Wednesday, September 8, 2010

My model

Siv Cheng focuses on documentary style

Roth Meas

SIV Cheng, 31, one of the documentary-style photographers taking part in the ‘‘Bamboo Shoots’’ exhibition, profiles four poor families in Cambodia for the show. Two live on the border between Cambodia and Vietnam, one in a suburb of Phnom Penh and the other in Kandal province.

“I spend a day with each family, researching, before I start shooting pictures. I introduce the family to myself and the project and make them understand my purpose, so they don’t doubt me anymore,” Siv Cheng said.

After she gains permission, Siv Cheng stays two days with each family observing their day-to-day activities.

“Even if they live in a ruined hut, I stay with them,” she said.
“I eat the same food as them, and sleep next to them.
While they are going about their activities, I take pictures, so they are more natural.”

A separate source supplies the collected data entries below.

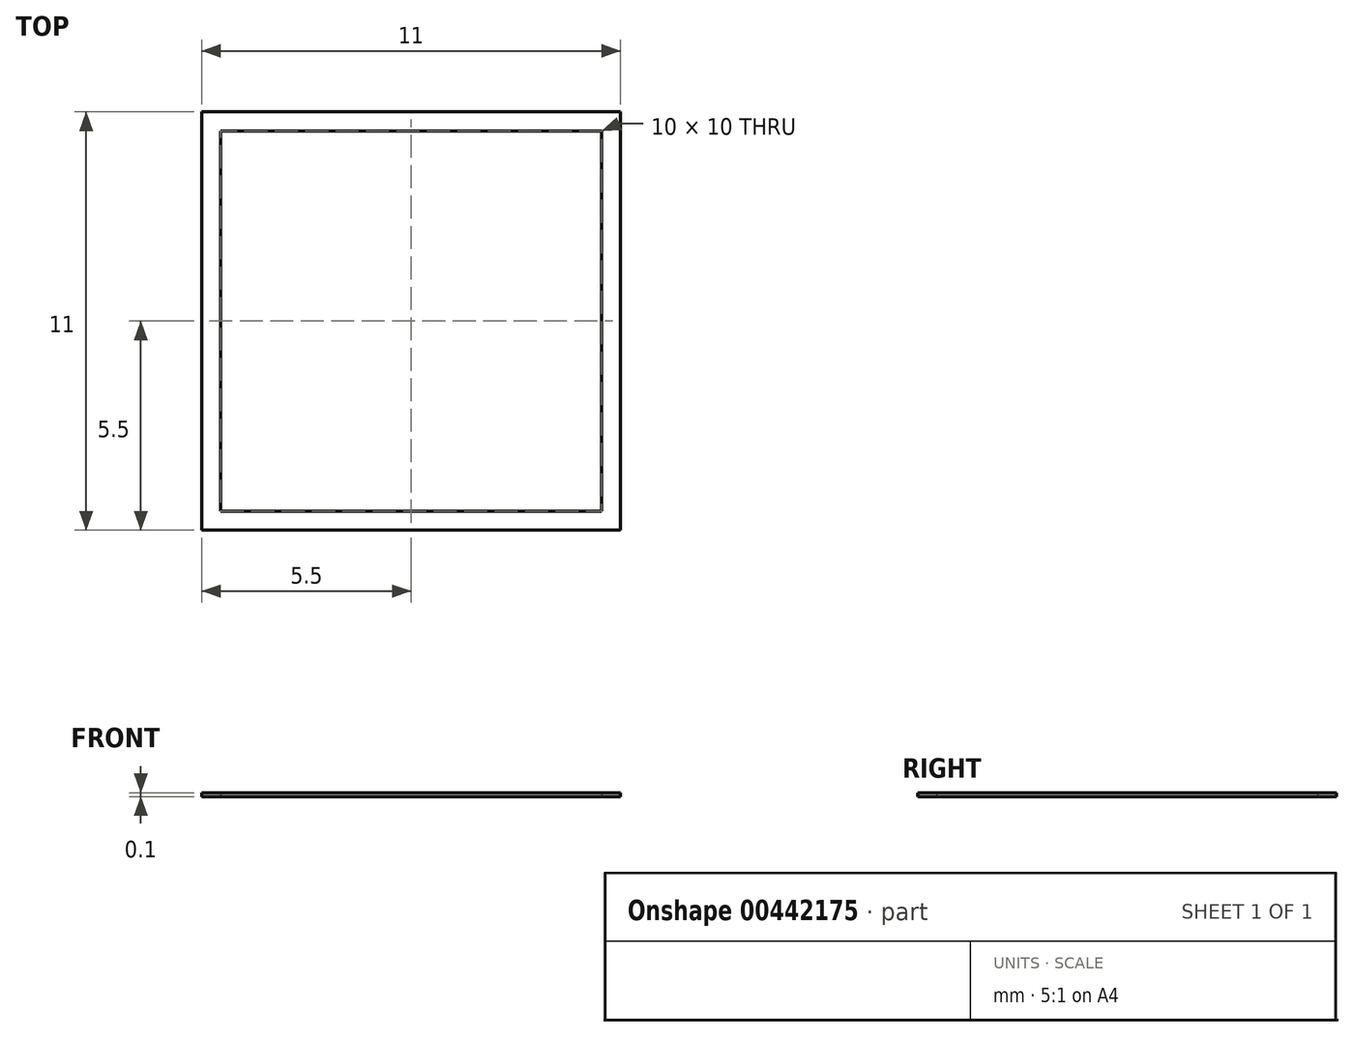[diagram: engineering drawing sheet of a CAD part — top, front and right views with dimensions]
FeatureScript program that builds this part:
annotation { "Feature Type Name" : "Feature", "Feature Type Description" : "" }
export const myFeature = defineFeature(function(context is Context, id is Id, definition is map)
    precondition{}
    {
        {
            var Q0;
            Q0=qCreatedBy(makeId("Top.planeOp"),FACE);
            var sketch = newSketch(context, id + "F0", { "sketchPlane" : qUnion([Q0])});
            skLineSegment(sketch, "E0.bottom", {"start": v(-5, 5) * mm, "end": v(5, 5) * mm});
            skLineSegment(sketch, "E0.top", {"start": v(-5, -5) * mm, "end": v(5, -5) * mm});
            skLineSegment(sketch, "E0.left", {"start": v(-5, 5) * mm, "end": v(-5, -5) * mm});
            skLineSegment(sketch, "E0.right", {"start": v(5, 5) * mm, "end": v(5, -5) * mm});
            skPoint(sketch, "E0.middle", {"position": v(0, 0) * mm});
            skLineSegment(sketch, "E1.bottom", {"start": v(-5.5, 5.5) * mm, "end": v(5.5, 5.5) * mm});
            skLineSegment(sketch, "E1.top", {"start": v(-5.5, -5.5) * mm, "end": v(5.5, -5.5) * mm});
            skLineSegment(sketch, "E1.left", {"start": v(-5.5, 5.5) * mm, "end": v(-5.5, -5.5) * mm});
            skLineSegment(sketch, "E1.right", {"start": v(5.5, 5.5) * mm, "end": v(5.5, -5.5) * mm});
            skSolve(sketch);
        }
        {
            var Q0;
            Q0=makeQuery(id+"F0.imprint","IMPRINT",FACE,{"disambiguationData":[TD([[makeQuery(id+"F0.imprint","IMPRINT",EDGE,{"derivedFrom":sQuery(id+"F0.wireOp",EDGE,"E0.bottom")}),1.0]])]});
            extrude(context, id + "F1", {"entities" : qUnion([Q0]), "depth" : 0.1 * mm});
        }
    });
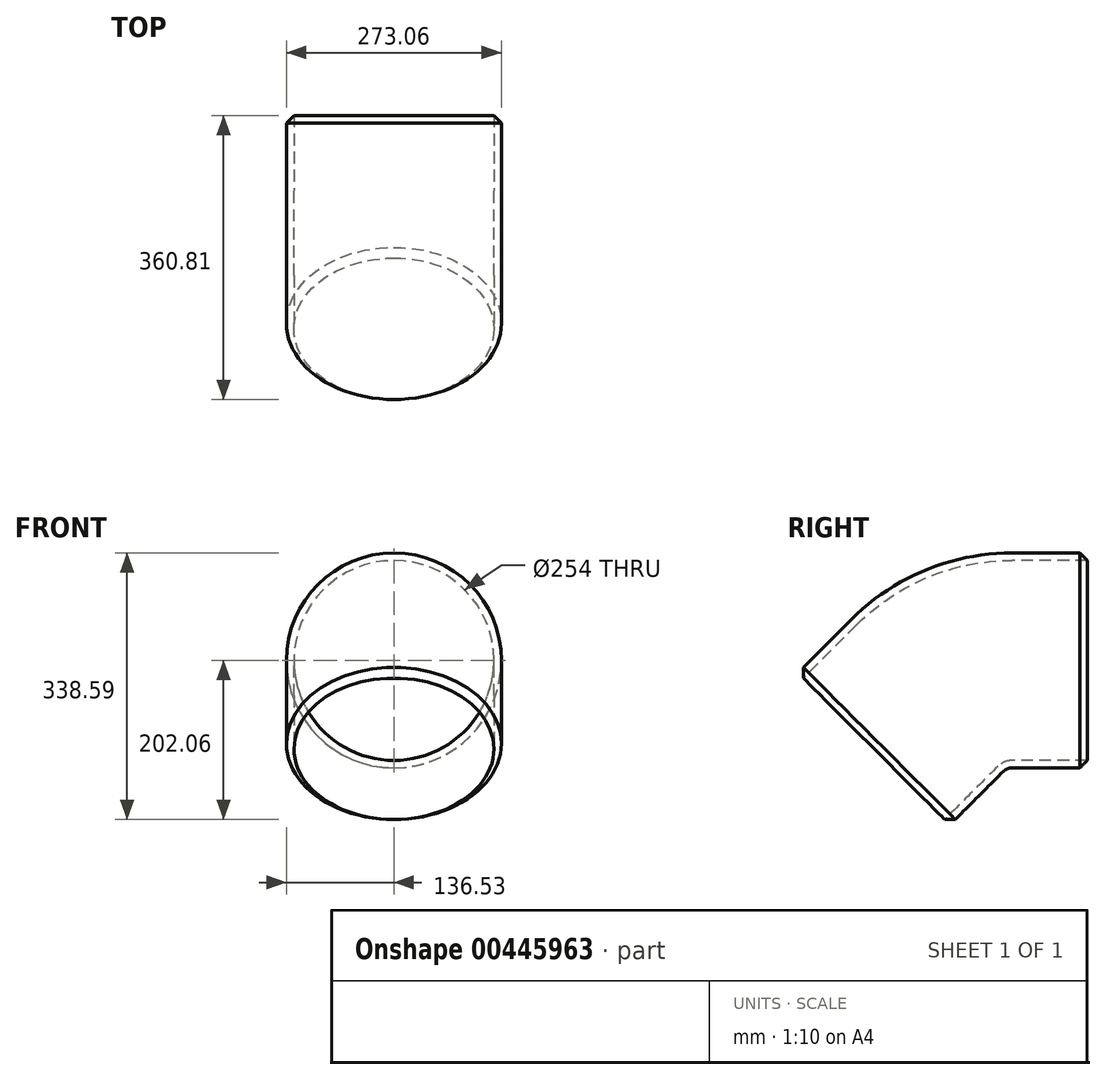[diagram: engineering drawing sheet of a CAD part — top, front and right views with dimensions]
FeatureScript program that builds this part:
annotation { "Feature Type Name" : "Feature", "Feature Type Description" : "" }
export const myFeature = defineFeature(function(context is Context, id is Id, definition is map)
    precondition{}
    {
        {
            var Q0;
            Q0=qCreatedBy(makeId("Front.planeOp"),FACE);
            var sketch = newSketch(context, id + "F0", { "sketchPlane" : qUnion([Q0])});
            skCircle(sketch, "E0", {"center": v(0, 0) * mm, "radius": 136.53 * mm});
            skCircle(sketch, "E1", {"center": v(0, 0) * mm, "radius": 127 * mm});
            skSolve(sketch);
        }
        {
            var Q0;
            Q0=qCreatedBy(makeId("Right.planeOp"),FACE);
            var sketch = newSketch(context, id + "F1", { "sketchPlane" : qUnion([Q0])});
            skLineSegment(sketch, "E2", {"start": v(0, 0) * mm, "end": v(-95.62, 0) * mm});
            skLineSegment(sketch, "E3", {"start": v(-203.39, -44.64) * mm, "end": v(-271, -112.25) * mm});
            skPoint(sketch, "E4.visualSharp", {"position": v(-158.75, 0) * mm});
            skArc(sketch, "E4.filletArc", {"start": v(-95.62, 0) * mm, "mid": v(-153.94, -11.6) * mm, "end": v(-203.39, -44.64) * mm});
            skSolve(sketch);
        }
        {
            var Q0;
            Q0 = qSketchRegion(id + "F0", true);
            var Q1;
            Q1 = qConstructionFilter(qBodyType(qCreatedBy(id + "F1" ,EDGE), BodyType.WIRE), ConstructionObject.NO);
            sweep(context, id + "F2", {"profiles" : qUnion([Q0]), "path" : qUnion([Q1])});
        }
        {
            var Q0;
            Q0=makeQuery(id+"F2.opSweep","CAP_EDGE",EDGE,{"disambiguationData":[OSD([sQuery(id+"F0.wireOp",EDGE,"E0"),sQuery(id+"F1.wireOp",VERTEX,"E2.start")])],"isStart":true});
            var Q1;
            Q1=makeQuery(id+"F2.opSweep","CAP_EDGE",EDGE,{"disambiguationData":[OSD([sQuery(id+"F0.wireOp",EDGE,"E0"),sQuery(id+"F1.wireOp",VERTEX,"E3.end")])],"isStart":false});
            chamfer(context, id + "F3", {"entities" : qUnion([Q0, Q1]), "width" : 9.52 * mm, "tangentPropagation" : true});
        }
    });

One of the families taught Siv Cheng about the life of the poor people. She said the family was miserable because the mother suffered a stroke and was now paralysed. The father is also disabled, and their 10-year-old daughter must cross the border to beg for money to feed the whole family.

“The girl has a big burden,” Siv Cheng said. “She has to earn money for family on one hand, and on the other she also has to cook for her disabled parents. It stops her from getting an education, and her health is not great, either.”

Siv Cheng is a photography student at the French Cultural Centre, and a relatively new addition to the On Photography Cambodia family.